→ EXERCISE DESCRIPTION: When the line with "consider whether any" appears below, start repeating lines exactly, and keep going through the line with "Version 2: January 2022"; add nothing outside that span.

[[ PROVIDED INFORMATION, beginning ]]

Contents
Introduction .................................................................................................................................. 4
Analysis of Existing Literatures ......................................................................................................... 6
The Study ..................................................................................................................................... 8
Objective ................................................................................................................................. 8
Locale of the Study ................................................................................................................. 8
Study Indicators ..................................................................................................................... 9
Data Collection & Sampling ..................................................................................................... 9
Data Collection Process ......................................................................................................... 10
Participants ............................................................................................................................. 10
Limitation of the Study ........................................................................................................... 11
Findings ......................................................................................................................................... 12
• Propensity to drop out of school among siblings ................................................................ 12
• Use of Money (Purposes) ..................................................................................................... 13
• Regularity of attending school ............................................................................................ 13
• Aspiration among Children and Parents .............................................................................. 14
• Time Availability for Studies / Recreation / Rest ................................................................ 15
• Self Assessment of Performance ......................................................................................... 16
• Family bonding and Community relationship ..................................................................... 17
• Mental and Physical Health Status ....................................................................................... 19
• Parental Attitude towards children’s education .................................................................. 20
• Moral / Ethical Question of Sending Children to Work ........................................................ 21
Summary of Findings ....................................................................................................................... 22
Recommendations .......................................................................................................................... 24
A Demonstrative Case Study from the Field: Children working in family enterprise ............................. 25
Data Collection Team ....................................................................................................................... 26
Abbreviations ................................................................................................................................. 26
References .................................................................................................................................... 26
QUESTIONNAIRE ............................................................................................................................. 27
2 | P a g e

[[ PROVIDED INFORMATION, end ]]
[[ PROVIDED INFORMATION, beginning ]]

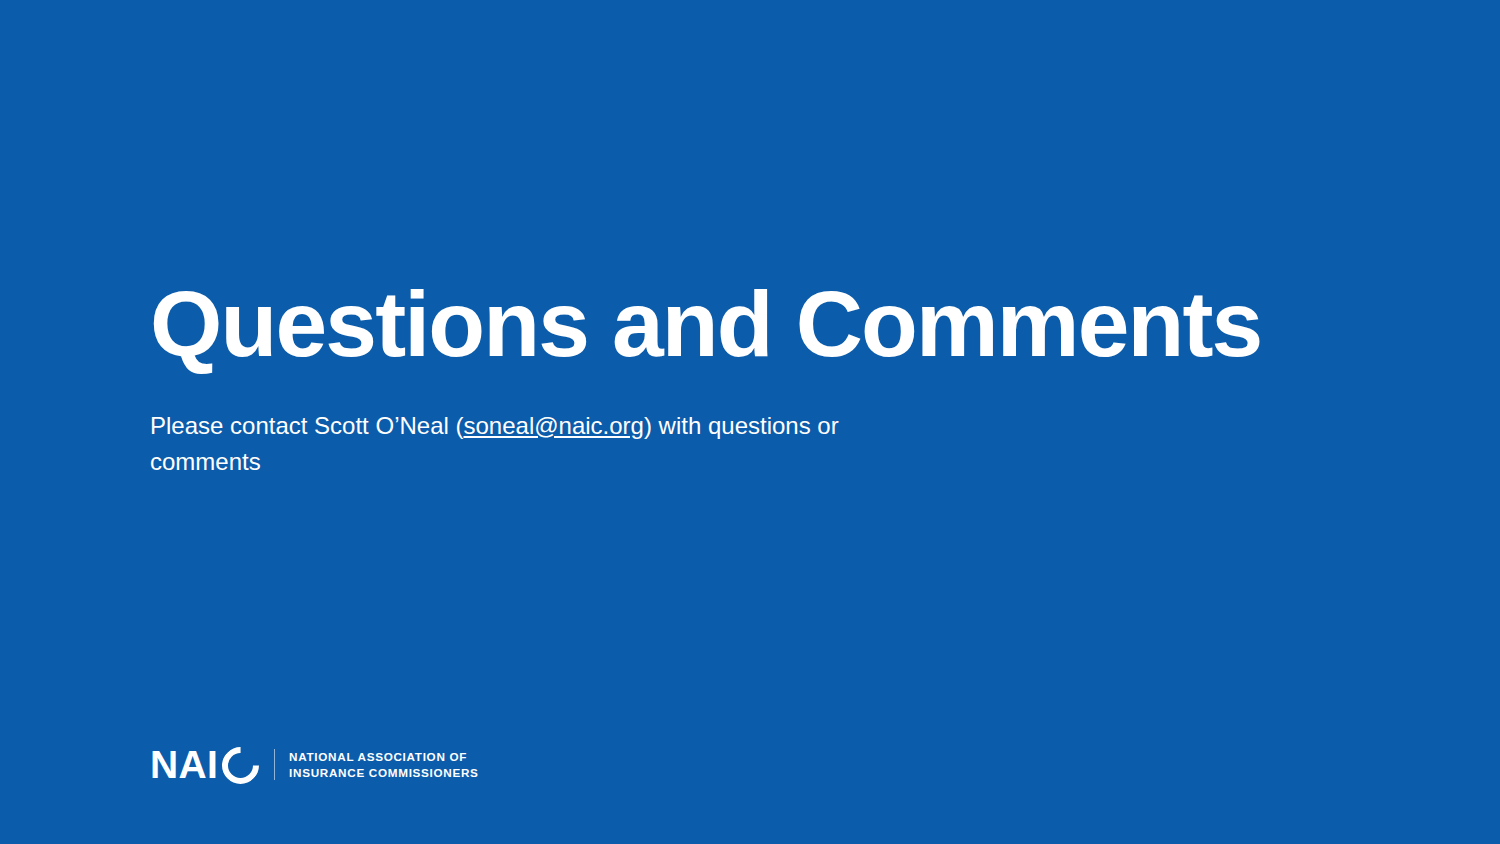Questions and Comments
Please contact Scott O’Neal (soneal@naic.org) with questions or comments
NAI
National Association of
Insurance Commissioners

[[ PROVIDED INFORMATION, end ]]
[[ PROVIDED INFORMATION, beginning ]]

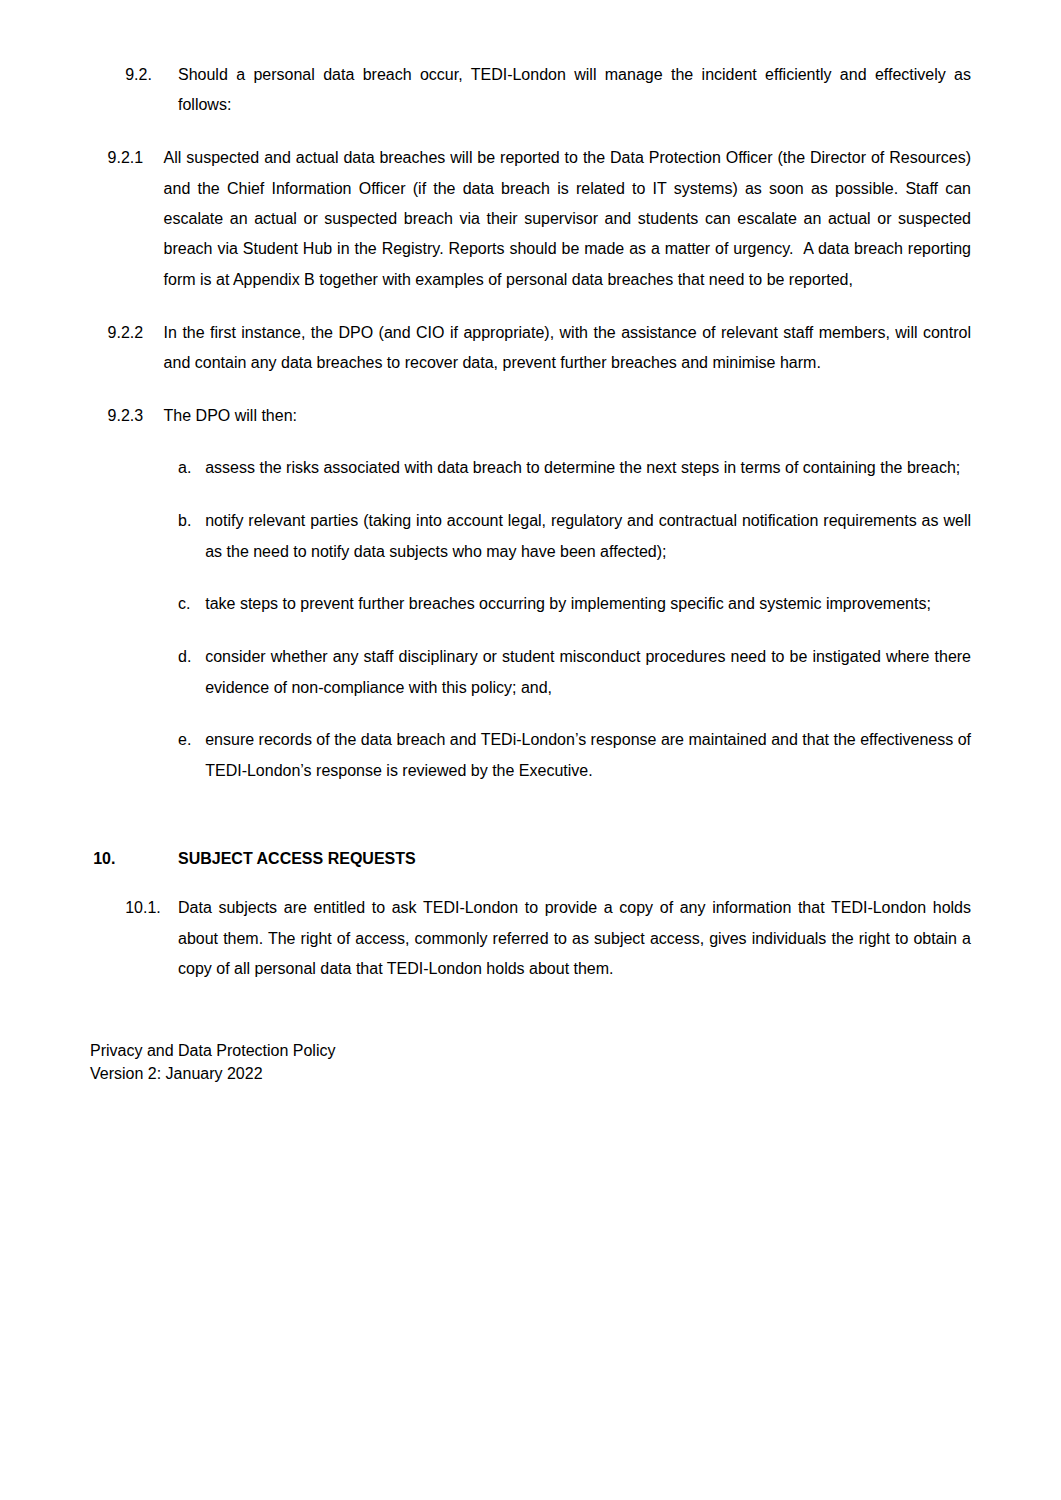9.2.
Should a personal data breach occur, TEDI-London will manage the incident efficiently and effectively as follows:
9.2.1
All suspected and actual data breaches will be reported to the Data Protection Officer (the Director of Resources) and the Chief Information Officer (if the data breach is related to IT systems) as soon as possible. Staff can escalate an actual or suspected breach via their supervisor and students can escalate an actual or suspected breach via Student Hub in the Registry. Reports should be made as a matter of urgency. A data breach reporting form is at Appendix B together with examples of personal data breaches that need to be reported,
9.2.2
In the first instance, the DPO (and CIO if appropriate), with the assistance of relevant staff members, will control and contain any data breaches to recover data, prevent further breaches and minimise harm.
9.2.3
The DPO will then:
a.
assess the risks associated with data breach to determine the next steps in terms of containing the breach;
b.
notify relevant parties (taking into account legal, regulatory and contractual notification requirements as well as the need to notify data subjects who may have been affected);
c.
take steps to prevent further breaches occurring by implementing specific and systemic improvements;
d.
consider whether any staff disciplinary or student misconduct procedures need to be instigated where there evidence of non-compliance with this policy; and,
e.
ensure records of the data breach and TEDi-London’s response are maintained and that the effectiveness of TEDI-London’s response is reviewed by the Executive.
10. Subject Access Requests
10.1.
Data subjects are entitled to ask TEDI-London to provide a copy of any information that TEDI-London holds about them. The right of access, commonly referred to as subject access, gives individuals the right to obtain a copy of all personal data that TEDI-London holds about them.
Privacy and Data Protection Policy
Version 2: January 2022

[[ PROVIDED INFORMATION, end ]]

→ WRITTEN REPLY:
consider whether any staff disciplinary or student misconduct procedures need to be instigated where there evidence of non-compliance with this policy; and,
e.
ensure records of the data breach and TEDi-London’s response are maintained and that the effectiveness of TEDI-London’s response is reviewed by the Executive.
10. Subject Access Requests
10.1.
Data subjects are entitled to ask TEDI-London to provide a copy of any information that TEDI-London holds about them. The right of access, commonly referred to as subject access, gives individuals the right to obtain a copy of all personal data that TEDI-London holds about them.
Privacy and Data Protection Policy
Version 2: January 2022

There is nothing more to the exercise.